Una medaglia per Alberta

Molti, in Italia e all’estero – e quasi tutti, in particolare, in Campania – conoscono Alberta Levi Temin. Miracolosamente scampata, a Roma, alla deportazione del 16 ottobre 1943 (alla quale sfuggì esclusivamente per la prontezza di riflessi della madre, che riuscì a nasconderla fuori al balcone, ove per fortuna i nazisti non andarono a controllare), tra i fondatori dell’Amicizia Ebraico-Cristiana di Napoli, da più di vent’anni ha dedicato la sua vita alla missione della testimonianza presso le giovani generazioni, recandosi pressoché ogni giorno in scuole medie e superiori, per raccontare ai ragazzi la propria storia, affinché da essa imparino ad aborrire ogni forma di sopraffazione e intolleranza, e ad amare i valori della pace, della solidarietà, dell’accettazione della diversità, della civile convivenza tra i popoli.
Splendidamente superato il traguardo dei novant’anni di età, il suo impegno – spesso contro le indicazioni prudenziali di medici e figli – non è diminuito: “Siamo ormai in pochi – dice – a potere testimoniare. Devo farlo”.
Per decine di migliaia di scolari e studenti, Alberta è stata una figura importante, che ha insegnato loro – da amica, non “ex cathedra”, e senza mai “fare le prediche” – qualcosa di fondamentale, che non si trova nei libri, e che potrà aiutarli a comprendere il significato e la responsabilità dell’essere uomini, a costruire con dignità e consapevolezza una propria identità di cittadini liberi e attenti, esigenti verso sé stessi prima che verso gli altri, poco inclini alle logiche “del branco”, diffidenti nei confronti delle varie sirene dei “cattivi maestri”.
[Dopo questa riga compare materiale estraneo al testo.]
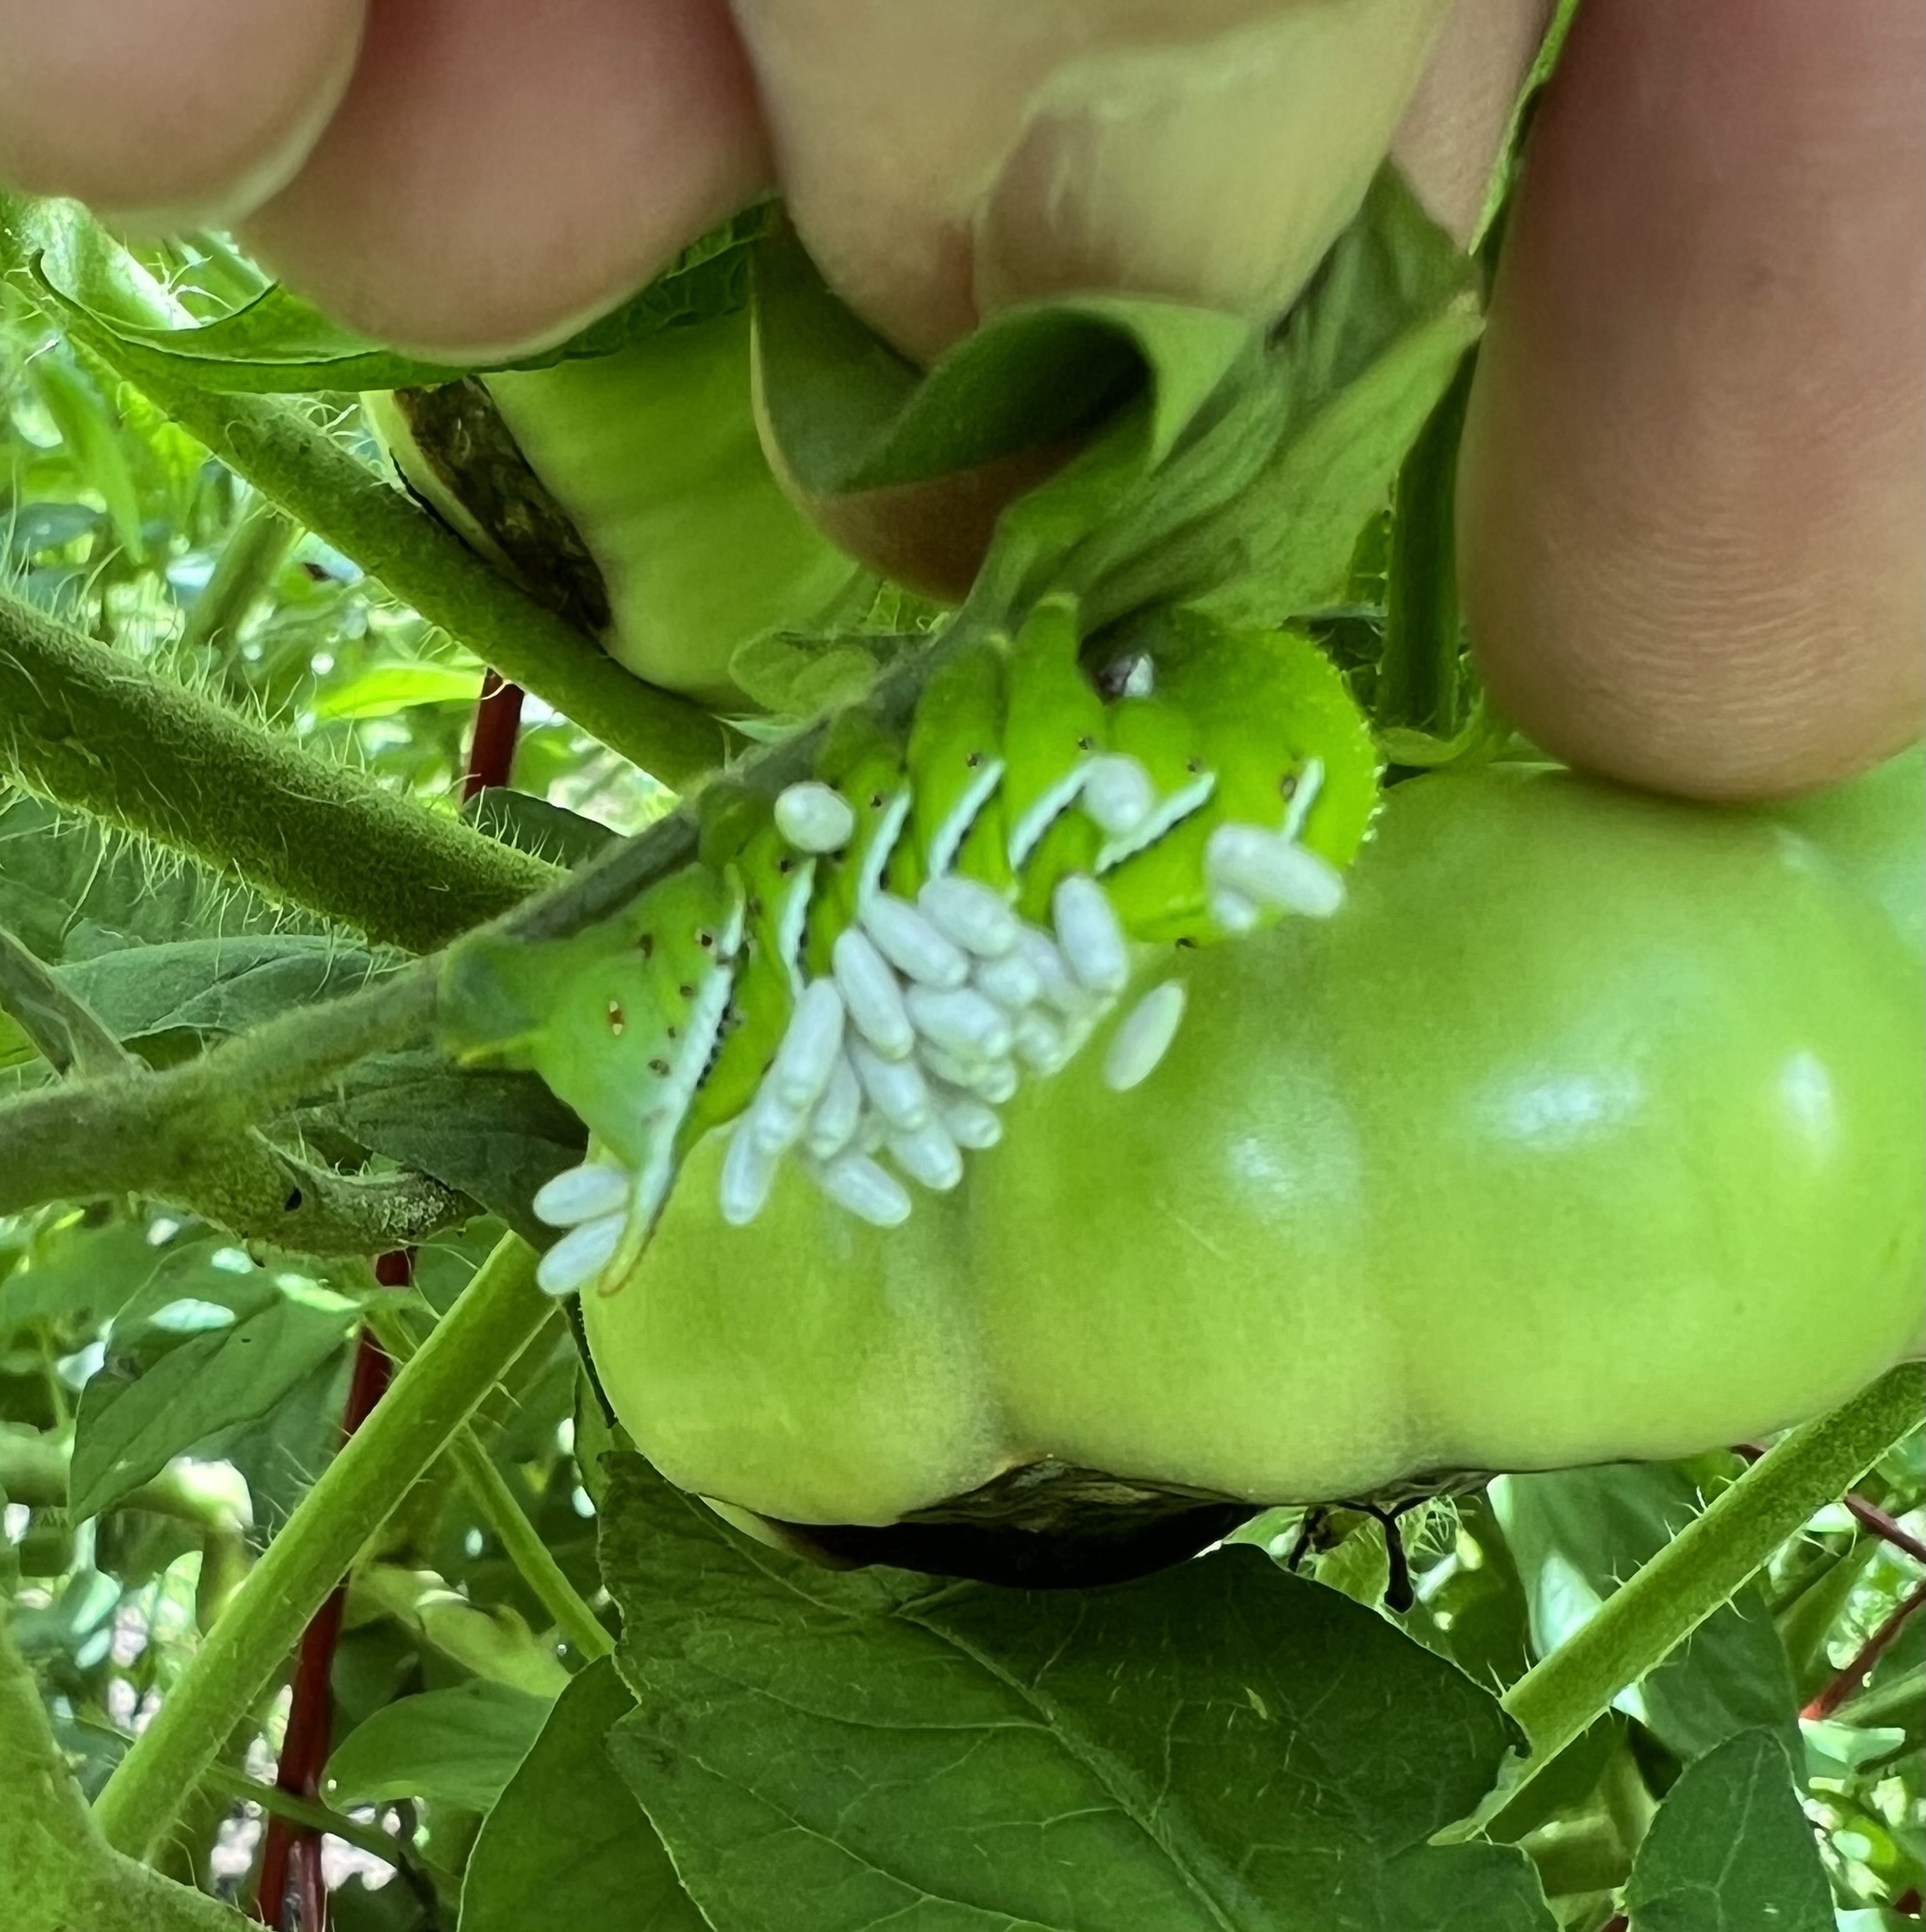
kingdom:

Alla figura di Alberta – alla tragedia che l’ha sfiorata, e che ha invece inghiottito tanti suoi fratelli, e al suo ruolo di testimone ed educatrice – sono stati dedicati diversi libri, come La parla ebreo, di Rosetta Loy, La storia di Alberta, scritto dagli studenti della scuola media De Curtis di Casavatore, o Poesie per Alberta, che raccoglie i più significativi componimenti poetici a lei dedicati dagli scolari che l’hanno incontrata. Importanti riconoscimenti pubblici le sono stati tributati, come il “Premio per la Pace Giuseppe Rossetti” o “Il Premio Campania per la Pace e i Diritti umani” della Regione Campania. Alberta si considera già ampiamente gratificata dall’attenzione, dalla partecipazione umana e dall’amicizia di tutti i ‘suoi’ innumerevoli studenti, e – schiva e modesta di carattere – non è certo in cerca di altri onori, ma credo che il nostro Paese abbia il dovere, verso sé stesso, di sottolineare l’enorme contributo che ella ha dato e continua a dare per la crescita del nostro patrimonio più prezioso, le nostre uniche “riserve petrolifere”, ossia le coscienze delle giovani generazioni, mai come in questi tempi abbandonate a sé stesse, in un pericoloso vuoto di valori (“la tua memoria è segnata. Ora lo è anche la mia”, scrive, in una delle Poesie per Alberta, la studentessa Giulia Musella). Rivolgiamo pertanto un pubblico appello al ministro degli Interni e al presidente della Repubblica italiana, affinché, ai sensi della Legge 2 Gennaio 1958, n. 13 (Regio decreto 30 aprile 1851, n. 1168) sia conferita ad Alberta Levi Temin la Medaglia d’oro al valore civile, atta a premiare quei cittadini che con la loro azione abbiano concretamente operato “per il bene dell’umanità e per tenere alti il nome e il prestigio della Patria”. Chi, più di Alberta, la merita?